Bu pahalılık, sadece bireyleri değil, ekonomiyi de vuruyor. Yüksek sağlık maliyetleri, iş gücü verimliliğini düşürüyor; zira hastalıklı çalışanlar üretkenlik kaybediyor. OECD raporuna göre, ABD'nin GSYİH'sının yüzde 18'i sağlık harcamalarına gidiyor –bu oran Almanya'da yüzde 12 civarında. Eşitsizlikler ise sosyal patlamalara yol açıyor; Afroamerikan topluluklarında beklenen yaşam süresi, beyazlara göre 5-7 yıl daha kısa. Pandemi sonrası dönemde, aşı erişimindeki gecikmeler bu uçurumu derinleştirdi. Uzmanlar, şeffaflık yasaları öneriyor: Fiyat karşılaştırması zorunlu hale getirilirse, rekabet artar ve maliyetler düşer. Ayrıca, önleyici tıp yatırımları –ücretsiz taramalar ve eğitim programları– uzun vadede tasarruf sağlar. Trump'ın ertelemesi, 2026 bütçe tartışmalarını kızıştıracak; eyaletler arası farklar büyüyecek. Kaliforniya gibi yerler Avrupa benzeri hibrit modeller denerken, Teksas sigortasız oranını yüzde 20'ye çıkarıyor.

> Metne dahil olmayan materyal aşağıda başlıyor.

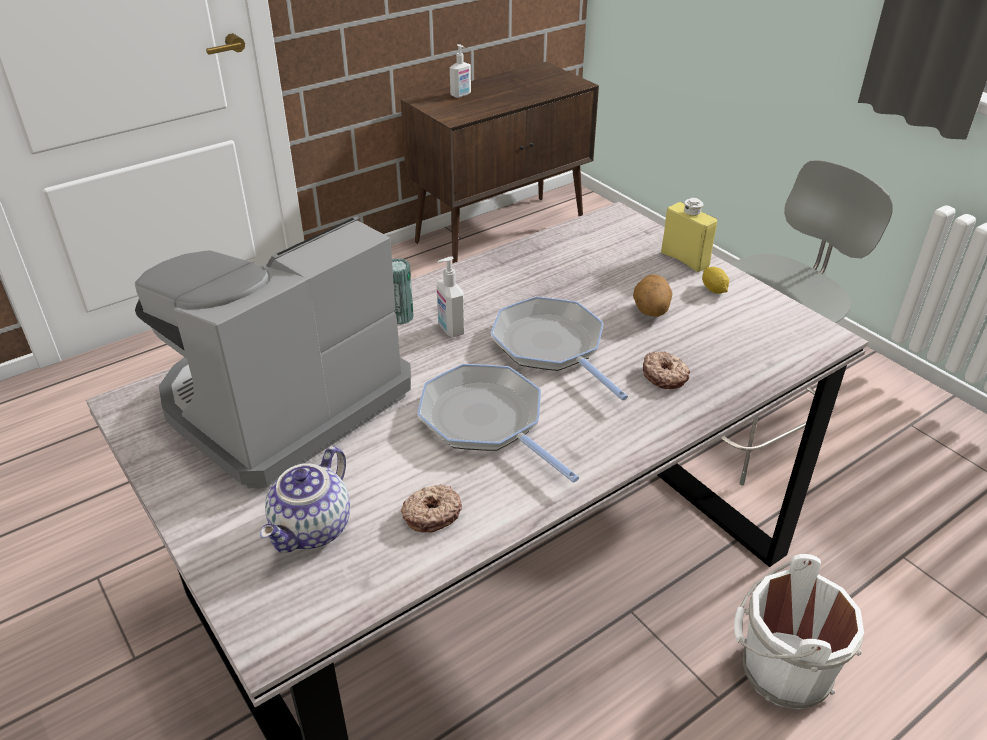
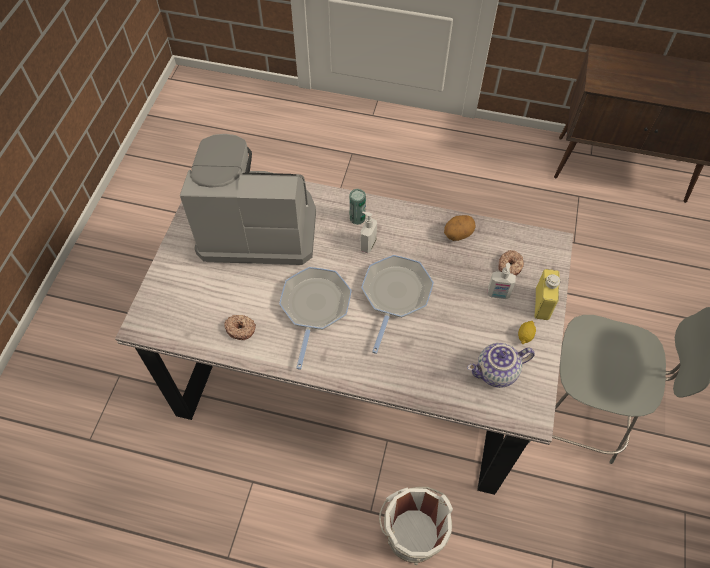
camera: 50 degrees right, 20 degrees up
(313, 530) = (199, 295): teapot -> teapot (496, 373)
(461, 95) = (632, 65): soap dispenser -> soap dispenser (498, 294)
(650, 312) = (470, 318): potato -> potato (458, 234)
(664, 376) = (419, 358): donut -> donut (510, 266)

Sonuç olarak, ABD'nin sağlık sistemi, yenilikçiliğin gölgesinde pahalılık ve eşitsizlikle boğuşuyor. OECD verileri ve uzman analizleri, değişimin kaçınılmazlığını haykırıyor; Avrupa'dan alınacak dersler –sosyal hak odaklı finansman ve şeffaflık– umut vaat ediyor. Trump'ın vaadleri belirsizken, milyonlarca Amerikalı faturalarla mücadele ediyor. Bu kriz, sadece bir politika meselesi değil; insanlık onurunu sorgulatan bir utanç. Gelecek yılki Kongre seçimleri, dönüm noktası olabilir; yoksa pahalılık, yeni bir neslin yükü olarak kalacak. ABD, dünyanın en zengin ülkesi olarak, neden en pahalı sağlığa sahip? Cevap, piyasa hırsında yatıyor –ama çözüm, dayanışmada.